I don't think I ever came across a single volume that could fit all that in. Corps level is particularly amorphous in terms of what units could be included. From memory there were around six different incarnations of the British Armoured Division alone, without taking into account the various cartwheels in desert organisation, or amendments in Italy and later NWE.
The German Army didn't move towards a standardised Panzer Division until late 1943, and there were still multiple forms of Panzer Division well into 1944. The Red Army had Tank Corps from around 1942 onwards, hard to sum up and difficult to directly compare to Allied or Axis formations.
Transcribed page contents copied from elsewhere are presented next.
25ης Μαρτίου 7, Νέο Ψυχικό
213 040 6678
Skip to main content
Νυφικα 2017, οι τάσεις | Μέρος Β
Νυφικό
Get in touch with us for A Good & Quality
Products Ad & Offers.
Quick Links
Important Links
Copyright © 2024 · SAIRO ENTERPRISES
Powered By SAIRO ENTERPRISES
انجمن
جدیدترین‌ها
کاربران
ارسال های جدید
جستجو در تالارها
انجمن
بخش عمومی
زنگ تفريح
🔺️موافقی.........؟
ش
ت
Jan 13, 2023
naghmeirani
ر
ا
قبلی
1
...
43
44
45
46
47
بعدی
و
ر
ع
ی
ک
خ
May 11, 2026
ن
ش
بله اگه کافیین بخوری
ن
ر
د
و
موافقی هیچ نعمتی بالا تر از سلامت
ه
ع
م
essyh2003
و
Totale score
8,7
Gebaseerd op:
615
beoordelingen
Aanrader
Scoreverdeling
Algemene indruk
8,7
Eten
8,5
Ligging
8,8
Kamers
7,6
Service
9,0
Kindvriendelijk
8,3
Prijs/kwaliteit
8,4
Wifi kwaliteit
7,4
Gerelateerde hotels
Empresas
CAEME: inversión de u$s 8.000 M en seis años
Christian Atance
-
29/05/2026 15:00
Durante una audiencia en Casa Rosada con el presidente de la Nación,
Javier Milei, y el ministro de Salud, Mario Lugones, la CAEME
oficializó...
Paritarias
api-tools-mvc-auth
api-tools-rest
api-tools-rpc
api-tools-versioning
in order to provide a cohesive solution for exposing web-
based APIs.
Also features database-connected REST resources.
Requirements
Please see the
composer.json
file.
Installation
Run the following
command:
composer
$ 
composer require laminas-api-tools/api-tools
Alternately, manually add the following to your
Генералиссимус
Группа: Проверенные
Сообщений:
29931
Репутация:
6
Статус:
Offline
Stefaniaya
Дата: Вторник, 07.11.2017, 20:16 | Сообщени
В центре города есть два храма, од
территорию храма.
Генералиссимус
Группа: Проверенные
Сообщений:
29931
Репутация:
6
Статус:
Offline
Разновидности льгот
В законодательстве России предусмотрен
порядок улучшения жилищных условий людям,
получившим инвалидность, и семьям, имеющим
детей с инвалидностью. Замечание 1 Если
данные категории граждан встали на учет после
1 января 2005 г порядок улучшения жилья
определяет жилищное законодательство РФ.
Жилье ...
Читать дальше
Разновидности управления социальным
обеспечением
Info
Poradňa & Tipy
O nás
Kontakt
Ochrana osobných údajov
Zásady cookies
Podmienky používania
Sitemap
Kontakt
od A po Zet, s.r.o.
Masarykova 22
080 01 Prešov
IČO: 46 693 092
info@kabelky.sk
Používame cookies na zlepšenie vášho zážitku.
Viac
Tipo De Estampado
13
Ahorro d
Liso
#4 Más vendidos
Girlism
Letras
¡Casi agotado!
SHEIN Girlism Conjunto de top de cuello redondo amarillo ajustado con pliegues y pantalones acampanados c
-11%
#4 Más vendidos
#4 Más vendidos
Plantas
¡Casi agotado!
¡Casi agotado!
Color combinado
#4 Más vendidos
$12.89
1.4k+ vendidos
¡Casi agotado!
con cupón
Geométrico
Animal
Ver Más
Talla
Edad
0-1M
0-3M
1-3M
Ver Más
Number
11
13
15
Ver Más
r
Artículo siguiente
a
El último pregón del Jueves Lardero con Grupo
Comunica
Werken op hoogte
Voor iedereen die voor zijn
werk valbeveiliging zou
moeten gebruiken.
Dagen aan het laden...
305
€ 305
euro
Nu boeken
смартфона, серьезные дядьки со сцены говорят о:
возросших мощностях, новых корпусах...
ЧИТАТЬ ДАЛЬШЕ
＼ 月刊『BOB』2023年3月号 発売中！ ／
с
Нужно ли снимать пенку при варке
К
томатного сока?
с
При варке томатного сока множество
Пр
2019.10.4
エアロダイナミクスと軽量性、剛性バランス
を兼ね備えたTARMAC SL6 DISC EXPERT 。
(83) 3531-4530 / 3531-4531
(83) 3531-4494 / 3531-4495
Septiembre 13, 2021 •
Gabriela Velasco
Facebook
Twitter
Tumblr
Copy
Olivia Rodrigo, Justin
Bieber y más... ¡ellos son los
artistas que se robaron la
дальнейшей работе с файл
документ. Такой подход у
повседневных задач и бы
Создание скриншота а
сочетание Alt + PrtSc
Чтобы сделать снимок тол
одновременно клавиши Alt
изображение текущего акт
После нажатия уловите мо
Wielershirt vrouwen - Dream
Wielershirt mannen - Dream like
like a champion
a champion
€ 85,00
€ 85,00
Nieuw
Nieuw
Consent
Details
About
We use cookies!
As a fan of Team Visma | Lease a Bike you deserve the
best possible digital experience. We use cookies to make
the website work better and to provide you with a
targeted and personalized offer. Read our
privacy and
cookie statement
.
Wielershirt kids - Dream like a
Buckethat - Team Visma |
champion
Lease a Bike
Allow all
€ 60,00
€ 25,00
The US Army should be easier, only two types of Armored Division went overseas.
In a 200-page book layout you can probably eat up a quarter just on the Armoured Divisions of the major players, even with a fairly high level approach to unit descriptions. If you're happy to know that a 1944 British Armoured Regiment is 61 cruiser tanks, 11 light tanks, 6 AA tanks and 9 scout cars, that doesn't take up much room. If you want to know subunit organisation, who ran what types of tanks and when, and unit variations, it takes a lot more room.
That's part of the reason why you tend to see a study on a particular army, or even campaign, going wider means a much more diluted picture of how units and formations lined up. There's not much attention to Corps Troops, partly I think because they are just so hard to quantify.
As with the first link offered above, it's the kind of subject that lends itself to a web based project, where you're not constricted by a page count and can add sections in the same way as you would volumes in print.